*** Source records Section Begins ***
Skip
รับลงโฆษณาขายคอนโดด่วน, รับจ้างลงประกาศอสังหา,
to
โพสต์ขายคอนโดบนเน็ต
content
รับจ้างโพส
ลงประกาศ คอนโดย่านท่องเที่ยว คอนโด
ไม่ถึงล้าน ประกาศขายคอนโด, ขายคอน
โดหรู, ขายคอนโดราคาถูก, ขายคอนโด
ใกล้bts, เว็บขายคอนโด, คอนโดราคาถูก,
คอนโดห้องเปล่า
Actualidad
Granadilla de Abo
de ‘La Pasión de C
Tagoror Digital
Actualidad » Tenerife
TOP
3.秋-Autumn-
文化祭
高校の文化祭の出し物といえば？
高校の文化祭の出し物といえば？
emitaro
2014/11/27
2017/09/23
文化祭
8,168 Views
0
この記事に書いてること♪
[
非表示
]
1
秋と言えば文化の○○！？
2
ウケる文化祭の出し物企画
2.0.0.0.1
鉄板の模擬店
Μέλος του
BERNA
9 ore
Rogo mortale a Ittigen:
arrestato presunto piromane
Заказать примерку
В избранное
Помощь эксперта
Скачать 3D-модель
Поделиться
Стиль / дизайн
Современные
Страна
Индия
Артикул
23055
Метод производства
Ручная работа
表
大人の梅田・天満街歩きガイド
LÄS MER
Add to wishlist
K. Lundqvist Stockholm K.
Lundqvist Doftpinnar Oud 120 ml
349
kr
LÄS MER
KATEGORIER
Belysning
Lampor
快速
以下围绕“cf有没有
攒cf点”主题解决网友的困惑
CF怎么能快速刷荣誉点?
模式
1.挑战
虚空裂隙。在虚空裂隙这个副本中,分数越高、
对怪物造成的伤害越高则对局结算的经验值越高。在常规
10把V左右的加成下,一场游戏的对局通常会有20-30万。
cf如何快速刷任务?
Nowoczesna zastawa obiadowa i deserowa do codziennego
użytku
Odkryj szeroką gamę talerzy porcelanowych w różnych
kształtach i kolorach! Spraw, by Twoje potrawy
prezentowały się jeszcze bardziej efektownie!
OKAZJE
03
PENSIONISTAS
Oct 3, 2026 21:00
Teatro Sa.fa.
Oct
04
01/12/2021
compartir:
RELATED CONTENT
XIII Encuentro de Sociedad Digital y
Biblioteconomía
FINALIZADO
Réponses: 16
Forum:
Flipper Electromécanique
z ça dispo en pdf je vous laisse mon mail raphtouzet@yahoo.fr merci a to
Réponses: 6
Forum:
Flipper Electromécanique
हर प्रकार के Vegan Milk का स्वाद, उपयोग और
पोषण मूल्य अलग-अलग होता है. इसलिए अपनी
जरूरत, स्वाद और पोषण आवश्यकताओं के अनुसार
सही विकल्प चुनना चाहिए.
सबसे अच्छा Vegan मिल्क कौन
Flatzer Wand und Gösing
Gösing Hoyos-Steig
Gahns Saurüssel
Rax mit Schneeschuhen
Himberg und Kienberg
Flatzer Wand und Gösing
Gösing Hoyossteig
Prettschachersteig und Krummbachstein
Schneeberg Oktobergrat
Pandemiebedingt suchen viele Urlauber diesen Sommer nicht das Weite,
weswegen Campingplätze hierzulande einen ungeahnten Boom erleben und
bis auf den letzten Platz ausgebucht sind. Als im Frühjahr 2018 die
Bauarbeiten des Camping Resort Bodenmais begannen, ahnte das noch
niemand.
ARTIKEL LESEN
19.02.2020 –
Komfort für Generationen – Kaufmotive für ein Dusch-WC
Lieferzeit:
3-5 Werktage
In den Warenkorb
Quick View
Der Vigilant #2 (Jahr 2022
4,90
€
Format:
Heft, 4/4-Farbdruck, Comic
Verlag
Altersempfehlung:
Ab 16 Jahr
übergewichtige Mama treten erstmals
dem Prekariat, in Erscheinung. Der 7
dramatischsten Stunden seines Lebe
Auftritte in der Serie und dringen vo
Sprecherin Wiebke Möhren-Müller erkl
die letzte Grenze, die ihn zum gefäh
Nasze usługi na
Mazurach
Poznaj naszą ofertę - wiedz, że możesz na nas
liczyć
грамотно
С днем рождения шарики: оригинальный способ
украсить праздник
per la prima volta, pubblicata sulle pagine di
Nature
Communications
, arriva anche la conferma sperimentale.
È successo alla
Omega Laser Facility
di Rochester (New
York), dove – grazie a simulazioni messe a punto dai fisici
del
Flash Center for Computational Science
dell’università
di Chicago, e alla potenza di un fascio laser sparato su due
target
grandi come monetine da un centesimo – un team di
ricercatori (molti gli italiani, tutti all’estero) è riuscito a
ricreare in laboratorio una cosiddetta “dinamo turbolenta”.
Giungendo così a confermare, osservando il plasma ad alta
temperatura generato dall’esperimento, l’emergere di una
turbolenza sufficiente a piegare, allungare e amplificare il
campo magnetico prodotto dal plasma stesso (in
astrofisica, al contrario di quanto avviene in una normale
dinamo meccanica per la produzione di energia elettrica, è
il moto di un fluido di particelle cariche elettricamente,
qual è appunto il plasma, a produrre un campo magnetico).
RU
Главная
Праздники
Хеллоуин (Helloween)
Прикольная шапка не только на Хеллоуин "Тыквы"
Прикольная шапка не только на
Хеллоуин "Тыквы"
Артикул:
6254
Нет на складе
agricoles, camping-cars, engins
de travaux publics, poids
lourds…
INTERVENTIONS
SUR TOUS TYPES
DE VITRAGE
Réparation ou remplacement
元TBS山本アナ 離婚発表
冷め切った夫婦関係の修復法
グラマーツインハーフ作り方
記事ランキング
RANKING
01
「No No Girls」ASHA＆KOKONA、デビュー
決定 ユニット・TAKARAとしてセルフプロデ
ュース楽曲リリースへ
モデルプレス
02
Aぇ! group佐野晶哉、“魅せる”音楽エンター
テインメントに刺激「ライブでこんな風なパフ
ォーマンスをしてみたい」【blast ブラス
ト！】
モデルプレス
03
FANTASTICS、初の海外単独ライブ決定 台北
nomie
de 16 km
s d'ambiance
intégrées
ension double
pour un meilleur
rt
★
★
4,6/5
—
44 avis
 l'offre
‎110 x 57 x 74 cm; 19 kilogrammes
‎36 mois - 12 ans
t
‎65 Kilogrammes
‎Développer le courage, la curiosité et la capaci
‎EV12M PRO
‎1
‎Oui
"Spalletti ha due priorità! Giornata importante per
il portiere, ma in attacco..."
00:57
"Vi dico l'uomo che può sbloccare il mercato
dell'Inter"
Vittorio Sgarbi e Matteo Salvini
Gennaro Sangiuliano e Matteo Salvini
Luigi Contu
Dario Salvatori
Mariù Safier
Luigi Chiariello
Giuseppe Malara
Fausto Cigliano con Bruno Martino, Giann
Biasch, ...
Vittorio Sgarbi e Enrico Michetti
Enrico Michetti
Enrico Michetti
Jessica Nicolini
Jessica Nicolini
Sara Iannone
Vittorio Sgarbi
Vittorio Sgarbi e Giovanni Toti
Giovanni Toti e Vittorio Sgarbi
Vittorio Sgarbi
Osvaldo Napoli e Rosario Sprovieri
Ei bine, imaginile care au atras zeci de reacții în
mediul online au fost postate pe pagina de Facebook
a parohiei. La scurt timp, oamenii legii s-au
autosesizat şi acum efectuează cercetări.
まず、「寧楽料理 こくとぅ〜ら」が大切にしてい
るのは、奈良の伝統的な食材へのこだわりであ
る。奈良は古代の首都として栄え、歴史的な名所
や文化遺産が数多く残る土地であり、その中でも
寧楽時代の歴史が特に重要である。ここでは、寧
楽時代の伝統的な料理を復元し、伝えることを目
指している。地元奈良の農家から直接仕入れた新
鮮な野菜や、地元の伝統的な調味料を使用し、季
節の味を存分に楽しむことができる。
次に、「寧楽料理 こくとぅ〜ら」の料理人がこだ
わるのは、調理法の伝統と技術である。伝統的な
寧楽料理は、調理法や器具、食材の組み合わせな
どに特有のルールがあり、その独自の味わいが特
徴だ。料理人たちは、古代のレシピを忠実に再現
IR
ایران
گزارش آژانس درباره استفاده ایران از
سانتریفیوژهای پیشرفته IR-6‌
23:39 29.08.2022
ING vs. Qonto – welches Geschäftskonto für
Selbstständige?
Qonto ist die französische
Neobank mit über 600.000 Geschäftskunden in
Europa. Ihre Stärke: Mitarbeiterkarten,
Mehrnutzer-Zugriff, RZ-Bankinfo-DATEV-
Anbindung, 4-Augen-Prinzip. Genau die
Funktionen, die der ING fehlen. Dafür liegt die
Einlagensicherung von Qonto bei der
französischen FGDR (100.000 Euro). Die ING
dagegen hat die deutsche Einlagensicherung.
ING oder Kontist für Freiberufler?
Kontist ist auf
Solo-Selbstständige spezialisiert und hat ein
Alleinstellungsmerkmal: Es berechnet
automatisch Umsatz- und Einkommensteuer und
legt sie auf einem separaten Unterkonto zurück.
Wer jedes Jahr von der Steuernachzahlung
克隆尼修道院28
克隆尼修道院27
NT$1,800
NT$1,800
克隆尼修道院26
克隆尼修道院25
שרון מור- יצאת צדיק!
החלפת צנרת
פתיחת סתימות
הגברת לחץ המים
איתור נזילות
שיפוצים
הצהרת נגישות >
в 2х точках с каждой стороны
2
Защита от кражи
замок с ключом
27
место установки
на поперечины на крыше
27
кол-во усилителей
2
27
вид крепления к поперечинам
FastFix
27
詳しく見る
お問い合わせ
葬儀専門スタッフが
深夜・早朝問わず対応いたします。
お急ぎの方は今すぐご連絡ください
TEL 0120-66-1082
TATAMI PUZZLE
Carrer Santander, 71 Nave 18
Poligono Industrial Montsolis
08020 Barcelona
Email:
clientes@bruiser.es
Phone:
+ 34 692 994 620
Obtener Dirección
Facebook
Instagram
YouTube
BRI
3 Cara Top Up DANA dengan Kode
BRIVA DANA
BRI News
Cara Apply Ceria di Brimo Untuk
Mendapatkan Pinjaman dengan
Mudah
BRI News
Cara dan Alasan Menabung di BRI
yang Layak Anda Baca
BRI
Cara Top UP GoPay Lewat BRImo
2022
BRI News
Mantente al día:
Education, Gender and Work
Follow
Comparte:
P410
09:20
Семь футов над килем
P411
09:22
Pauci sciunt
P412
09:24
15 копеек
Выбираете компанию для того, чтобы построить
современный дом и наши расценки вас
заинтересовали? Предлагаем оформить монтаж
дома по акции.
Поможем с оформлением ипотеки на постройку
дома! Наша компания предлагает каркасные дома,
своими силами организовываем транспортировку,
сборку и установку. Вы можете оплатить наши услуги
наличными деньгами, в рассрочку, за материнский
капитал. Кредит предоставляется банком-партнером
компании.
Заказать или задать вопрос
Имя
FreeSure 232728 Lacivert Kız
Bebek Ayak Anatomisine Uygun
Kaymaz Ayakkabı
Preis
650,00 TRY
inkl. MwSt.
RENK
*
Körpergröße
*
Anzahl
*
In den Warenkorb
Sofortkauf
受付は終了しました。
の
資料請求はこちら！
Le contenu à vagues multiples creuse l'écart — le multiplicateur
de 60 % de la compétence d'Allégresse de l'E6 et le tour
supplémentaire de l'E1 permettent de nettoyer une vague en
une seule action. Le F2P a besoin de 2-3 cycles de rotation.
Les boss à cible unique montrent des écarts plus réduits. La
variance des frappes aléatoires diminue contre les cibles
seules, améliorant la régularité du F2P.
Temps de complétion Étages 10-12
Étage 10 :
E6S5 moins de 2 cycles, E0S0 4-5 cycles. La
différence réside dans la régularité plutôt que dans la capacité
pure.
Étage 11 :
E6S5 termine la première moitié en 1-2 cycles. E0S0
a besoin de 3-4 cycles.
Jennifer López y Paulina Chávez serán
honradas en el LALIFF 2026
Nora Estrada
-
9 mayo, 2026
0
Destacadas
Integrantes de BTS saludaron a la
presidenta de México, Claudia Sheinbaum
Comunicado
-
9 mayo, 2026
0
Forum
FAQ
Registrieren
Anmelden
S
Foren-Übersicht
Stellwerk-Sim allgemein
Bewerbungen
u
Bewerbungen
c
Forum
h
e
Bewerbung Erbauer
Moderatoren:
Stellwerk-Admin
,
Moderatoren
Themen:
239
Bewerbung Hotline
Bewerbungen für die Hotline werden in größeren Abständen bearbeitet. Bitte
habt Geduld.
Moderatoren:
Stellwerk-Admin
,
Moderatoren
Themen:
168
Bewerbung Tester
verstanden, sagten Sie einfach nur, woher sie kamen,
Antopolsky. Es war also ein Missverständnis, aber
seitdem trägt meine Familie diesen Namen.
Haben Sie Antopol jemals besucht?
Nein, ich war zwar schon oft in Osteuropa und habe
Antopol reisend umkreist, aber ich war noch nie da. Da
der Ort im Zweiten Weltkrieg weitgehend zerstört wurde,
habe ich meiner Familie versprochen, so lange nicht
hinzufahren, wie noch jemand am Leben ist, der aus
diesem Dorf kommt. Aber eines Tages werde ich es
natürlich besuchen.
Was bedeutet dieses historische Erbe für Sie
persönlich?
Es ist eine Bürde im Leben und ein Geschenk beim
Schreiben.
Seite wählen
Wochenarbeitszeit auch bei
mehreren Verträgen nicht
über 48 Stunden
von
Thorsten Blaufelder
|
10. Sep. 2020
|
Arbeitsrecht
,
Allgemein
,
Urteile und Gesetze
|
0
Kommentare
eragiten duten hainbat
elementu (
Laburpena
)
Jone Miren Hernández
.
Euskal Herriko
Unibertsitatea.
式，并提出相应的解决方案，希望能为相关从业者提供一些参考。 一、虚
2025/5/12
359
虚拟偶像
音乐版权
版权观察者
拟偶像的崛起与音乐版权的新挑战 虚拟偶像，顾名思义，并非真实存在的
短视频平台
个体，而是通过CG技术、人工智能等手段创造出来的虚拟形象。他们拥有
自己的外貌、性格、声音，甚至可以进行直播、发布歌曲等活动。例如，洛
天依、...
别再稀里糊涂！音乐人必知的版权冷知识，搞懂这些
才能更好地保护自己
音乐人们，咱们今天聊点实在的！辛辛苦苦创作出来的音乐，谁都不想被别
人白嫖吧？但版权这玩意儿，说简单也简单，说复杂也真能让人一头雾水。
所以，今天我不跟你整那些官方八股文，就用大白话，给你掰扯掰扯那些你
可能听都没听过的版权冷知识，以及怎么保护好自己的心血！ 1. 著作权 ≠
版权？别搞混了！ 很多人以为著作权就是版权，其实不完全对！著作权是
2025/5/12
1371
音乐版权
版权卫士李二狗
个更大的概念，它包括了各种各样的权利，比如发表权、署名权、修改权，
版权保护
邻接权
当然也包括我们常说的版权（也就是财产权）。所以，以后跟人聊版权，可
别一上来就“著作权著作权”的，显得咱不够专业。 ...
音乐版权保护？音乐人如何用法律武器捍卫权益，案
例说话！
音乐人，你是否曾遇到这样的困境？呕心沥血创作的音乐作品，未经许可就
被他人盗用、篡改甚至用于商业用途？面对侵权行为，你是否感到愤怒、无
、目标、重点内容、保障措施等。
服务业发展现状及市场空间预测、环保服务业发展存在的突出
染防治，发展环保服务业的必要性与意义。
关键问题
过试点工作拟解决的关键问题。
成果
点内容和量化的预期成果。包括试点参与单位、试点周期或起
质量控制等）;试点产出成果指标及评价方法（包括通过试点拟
*** Source records Section Ends ***
▶ **What you should do**
In the entries above, find the line with "CF怎么能快速刷荣誉点?" and the line with "ARTIKEL LESEN", then restate word for word both of them and every line between, with nothing more.

▶ **Task response**
CF怎么能快速刷荣誉点?
模式
1.挑战
虚空裂隙。在虚空裂隙这个副本中,分数越高、
对怪物造成的伤害越高则对局结算的经验值越高。在常规
10把V左右的加成下,一场游戏的对局通常会有20-30万。
cf如何快速刷任务?
Nowoczesna zastawa obiadowa i deserowa do codziennego
użytku
Odkryj szeroką gamę talerzy porcelanowych w różnych
kształtach i kolorach! Spraw, by Twoje potrawy
prezentowały się jeszcze bardziej efektownie!
OKAZJE
03
PENSIONISTAS
Oct 3, 2026 21:00
Teatro Sa.fa.
Oct
04
01/12/2021
compartir:
RELATED CONTENT
XIII Encuentro de Sociedad Digital y
Biblioteconomía
FINALIZADO
Réponses: 16
Forum:
Flipper Electromécanique
z ça dispo en pdf je vous laisse mon mail raphtouzet@yahoo.fr merci a to
Réponses: 6
Forum:
Flipper Electromécanique
हर प्रकार के Vegan Milk का स्वाद, उपयोग और
पोषण मूल्य अलग-अलग होता है. इसलिए अपनी
जरूरत, स्वाद और पोषण आवश्यकताओं के अनुसार
सही विकल्प चुनना चाहिए.
सबसे अच्छा Vegan मिल्क कौन
Flatzer Wand und Gösing
Gösing Hoyos-Steig
Gahns Saurüssel
Rax mit Schneeschuhen
Himberg und Kienberg
Flatzer Wand und Gösing
Gösing Hoyossteig
Prettschachersteig und Krummbachstein
Schneeberg Oktobergrat
Pandemiebedingt suchen viele Urlauber diesen Sommer nicht das Weite,
weswegen Campingplätze hierzulande einen ungeahnten Boom erleben und
bis auf den letzten Platz ausgebucht sind. Als im Frühjahr 2018 die
Bauarbeiten des Camping Resort Bodenmais begannen, ahnte das noch
niemand.
ARTIKEL LESEN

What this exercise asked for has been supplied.